After growing up on a dairy farm in Otorohanga, Zach recognised the opportunity in agriculture very early, both on and off farm.
He graduated from the University of Waikato with a Bachelor of Management Studies majoring in Finance and Strategic Management, as well as also completing a New Zealand Diploma in Business, adding financial and business disciplines to his farming knowledge.
After graduating he held previous roles in public trading and finance at Fonterra in the office of the chief financial officer. He subsequently made the move to DairyNZ as an economist and followed that with an inaugural corporate support role to the chief executive before joining Happy Valley Milk, Otorohanga.
He describes Laura, who has a background in accounting and analysis, including as a former Fonterra accountant, as “someone who shared my passion for agriculture with a clear understanding of the discipline and work ethic it would take to progress through the sector and achieve our ambitious goals.”
She currently works as an agri-business banker at Rabobank. The couple also 50:50 sharemilk on a dairy farm near Otorohanga milking 285 jersey cows on 105 effective hectares, producing about 100,000kgMS on a long-term 16 hour and once a day system, with a manager handling the day-to-day workload.
This production achieves over 90% of the cows’ liveweight in milk solids, but these figures don’t explain the real story of the farm’s profitability.
“That in itself without relevant context doesn’t mean much; we outperform the national average of approximately 80% with far less time spent in the shed,” Zach says.
His experience in analysing countless farm financials has shown that, when balanced appropriately with costs, moderating instead of maximising production can often equate to higher profitability.
The couple’s own farm working expenses, including the cost of the manager are $1.96; when Zach worked on the farm himself it was $1.26.
“Last season we were one of the most profitable Waikato sharemilkers in DairyNZ’s benchmarking system, Dairybase.”
Despite their qualifications and work experience, running a profitable dairy farm is not rocket science and much of the resources needed are available to anyone through the likes of DairyNZ, Zach says.
“We follow much of the research coming out of DairyNZ and use it to challenge our own system and implement where possible to drive our business forward.”
One of the greatest indirect costs in a dairy business is the empty rate in a herd, he says. The five-year average empty rate in their own herd is just 5%, while rates of 15% or higher are commonly reported.
In a 300 cow herd this would represent a $27,000 loss, not including the ongoing cost of carrying through additional replacements.
Laura attributes the low empty rate to the strategy of balancing production along with an input minus output system mentality which aims to improve cow condition, mitigate stress, reduce walking distances and eliminate lameness.

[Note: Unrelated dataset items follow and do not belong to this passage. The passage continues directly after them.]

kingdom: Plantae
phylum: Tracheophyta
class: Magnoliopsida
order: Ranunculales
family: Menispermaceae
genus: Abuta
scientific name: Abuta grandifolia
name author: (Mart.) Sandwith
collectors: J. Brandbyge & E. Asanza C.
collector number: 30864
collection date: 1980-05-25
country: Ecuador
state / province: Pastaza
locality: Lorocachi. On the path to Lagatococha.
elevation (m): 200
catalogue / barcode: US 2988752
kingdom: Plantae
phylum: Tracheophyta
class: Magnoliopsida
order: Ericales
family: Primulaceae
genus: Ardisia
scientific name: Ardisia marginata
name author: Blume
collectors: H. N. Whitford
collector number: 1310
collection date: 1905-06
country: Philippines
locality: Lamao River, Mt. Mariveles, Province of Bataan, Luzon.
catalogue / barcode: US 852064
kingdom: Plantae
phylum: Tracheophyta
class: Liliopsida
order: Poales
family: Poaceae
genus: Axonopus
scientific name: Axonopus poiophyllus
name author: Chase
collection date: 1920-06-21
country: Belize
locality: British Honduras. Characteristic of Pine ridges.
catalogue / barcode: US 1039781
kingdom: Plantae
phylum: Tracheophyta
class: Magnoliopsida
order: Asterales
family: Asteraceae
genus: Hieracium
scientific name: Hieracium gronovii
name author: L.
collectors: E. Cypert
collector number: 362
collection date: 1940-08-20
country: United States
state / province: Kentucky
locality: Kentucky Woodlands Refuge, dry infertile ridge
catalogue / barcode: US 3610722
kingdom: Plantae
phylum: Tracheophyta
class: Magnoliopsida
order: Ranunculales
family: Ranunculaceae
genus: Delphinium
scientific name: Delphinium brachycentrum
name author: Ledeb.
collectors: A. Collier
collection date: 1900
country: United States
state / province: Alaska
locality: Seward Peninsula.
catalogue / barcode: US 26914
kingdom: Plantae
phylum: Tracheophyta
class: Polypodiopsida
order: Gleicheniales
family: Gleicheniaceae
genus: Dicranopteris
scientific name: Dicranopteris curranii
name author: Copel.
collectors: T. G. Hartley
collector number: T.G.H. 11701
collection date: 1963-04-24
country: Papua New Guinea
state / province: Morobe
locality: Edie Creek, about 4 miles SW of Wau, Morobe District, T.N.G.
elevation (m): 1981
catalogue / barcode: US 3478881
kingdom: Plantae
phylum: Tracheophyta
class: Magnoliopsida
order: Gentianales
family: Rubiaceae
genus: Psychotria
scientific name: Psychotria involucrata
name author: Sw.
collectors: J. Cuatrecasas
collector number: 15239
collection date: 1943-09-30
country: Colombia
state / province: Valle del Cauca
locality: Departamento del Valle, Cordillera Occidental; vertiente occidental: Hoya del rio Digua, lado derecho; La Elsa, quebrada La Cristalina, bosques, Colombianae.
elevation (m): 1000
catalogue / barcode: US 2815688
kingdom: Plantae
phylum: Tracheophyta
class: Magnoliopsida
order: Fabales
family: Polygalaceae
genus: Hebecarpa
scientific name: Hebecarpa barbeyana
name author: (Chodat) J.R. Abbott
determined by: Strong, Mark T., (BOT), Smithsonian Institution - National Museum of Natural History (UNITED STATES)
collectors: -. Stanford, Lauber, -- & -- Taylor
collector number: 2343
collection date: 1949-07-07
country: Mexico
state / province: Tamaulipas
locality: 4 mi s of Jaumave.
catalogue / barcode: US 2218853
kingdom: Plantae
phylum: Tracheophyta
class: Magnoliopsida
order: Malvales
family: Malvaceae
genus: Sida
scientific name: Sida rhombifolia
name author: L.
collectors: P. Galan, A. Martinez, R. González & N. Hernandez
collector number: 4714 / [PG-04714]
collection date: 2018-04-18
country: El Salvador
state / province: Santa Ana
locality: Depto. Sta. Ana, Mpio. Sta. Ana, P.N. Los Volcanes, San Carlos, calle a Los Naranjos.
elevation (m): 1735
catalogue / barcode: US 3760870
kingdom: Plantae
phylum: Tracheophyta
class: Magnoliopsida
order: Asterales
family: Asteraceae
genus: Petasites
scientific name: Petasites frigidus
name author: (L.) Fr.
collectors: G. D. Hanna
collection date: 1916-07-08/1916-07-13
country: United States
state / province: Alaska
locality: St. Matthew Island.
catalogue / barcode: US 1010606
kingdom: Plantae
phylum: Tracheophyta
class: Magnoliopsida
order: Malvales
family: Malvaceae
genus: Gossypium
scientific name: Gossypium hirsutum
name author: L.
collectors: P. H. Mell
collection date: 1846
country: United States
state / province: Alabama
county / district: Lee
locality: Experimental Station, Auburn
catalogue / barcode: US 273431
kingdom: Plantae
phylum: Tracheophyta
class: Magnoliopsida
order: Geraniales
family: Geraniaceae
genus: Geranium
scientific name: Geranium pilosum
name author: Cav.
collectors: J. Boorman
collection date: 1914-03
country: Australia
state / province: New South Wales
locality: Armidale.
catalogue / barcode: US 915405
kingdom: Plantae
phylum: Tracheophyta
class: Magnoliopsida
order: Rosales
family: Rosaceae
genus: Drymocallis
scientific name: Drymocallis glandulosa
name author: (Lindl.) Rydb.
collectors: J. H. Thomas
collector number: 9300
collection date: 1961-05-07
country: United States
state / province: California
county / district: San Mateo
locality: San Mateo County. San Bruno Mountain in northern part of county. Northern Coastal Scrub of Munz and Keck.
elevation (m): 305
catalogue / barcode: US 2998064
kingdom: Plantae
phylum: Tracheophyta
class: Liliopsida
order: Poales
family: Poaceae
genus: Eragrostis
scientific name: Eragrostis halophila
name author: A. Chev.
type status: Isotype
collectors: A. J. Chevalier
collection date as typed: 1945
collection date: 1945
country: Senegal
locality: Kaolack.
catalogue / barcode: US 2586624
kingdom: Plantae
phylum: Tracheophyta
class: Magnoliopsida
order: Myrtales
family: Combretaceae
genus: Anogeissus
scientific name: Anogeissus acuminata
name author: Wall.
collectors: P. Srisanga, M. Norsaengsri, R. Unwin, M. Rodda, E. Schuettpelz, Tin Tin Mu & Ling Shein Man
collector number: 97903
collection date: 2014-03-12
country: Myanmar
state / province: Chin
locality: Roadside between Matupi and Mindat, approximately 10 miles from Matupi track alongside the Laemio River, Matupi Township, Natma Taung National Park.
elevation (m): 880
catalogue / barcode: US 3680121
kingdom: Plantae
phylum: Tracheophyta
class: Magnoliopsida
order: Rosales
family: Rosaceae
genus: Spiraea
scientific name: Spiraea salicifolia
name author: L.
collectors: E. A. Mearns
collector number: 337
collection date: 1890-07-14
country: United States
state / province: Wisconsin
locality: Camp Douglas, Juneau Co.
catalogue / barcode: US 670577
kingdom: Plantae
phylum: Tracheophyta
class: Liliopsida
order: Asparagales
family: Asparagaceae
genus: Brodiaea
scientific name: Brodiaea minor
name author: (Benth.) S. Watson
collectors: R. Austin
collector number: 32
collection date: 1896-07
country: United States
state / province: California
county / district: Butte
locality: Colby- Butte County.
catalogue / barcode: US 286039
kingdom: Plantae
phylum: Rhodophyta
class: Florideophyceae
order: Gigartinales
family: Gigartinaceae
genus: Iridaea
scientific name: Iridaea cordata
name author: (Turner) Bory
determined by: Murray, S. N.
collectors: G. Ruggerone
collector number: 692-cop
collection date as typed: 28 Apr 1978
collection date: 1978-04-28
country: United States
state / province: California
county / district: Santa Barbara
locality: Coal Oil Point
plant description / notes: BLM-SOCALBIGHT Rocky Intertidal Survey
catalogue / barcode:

Zach and Laura’s primarily jersey herd received the full benefit from the changes in how breeding worth is calculated this year with the differential spread between jersey and friesian
. The new fat price calculation has injected an additional 6c/kgMS into the farm and is set to go higher, along with a future A2 premium, a trait their jerseys carry more so than other breeds.
The couple are now in a process of transition, having bought another jersey herd for next season to sharemilk a new property, also in Otorohanga within 20 minutes of where they currently are.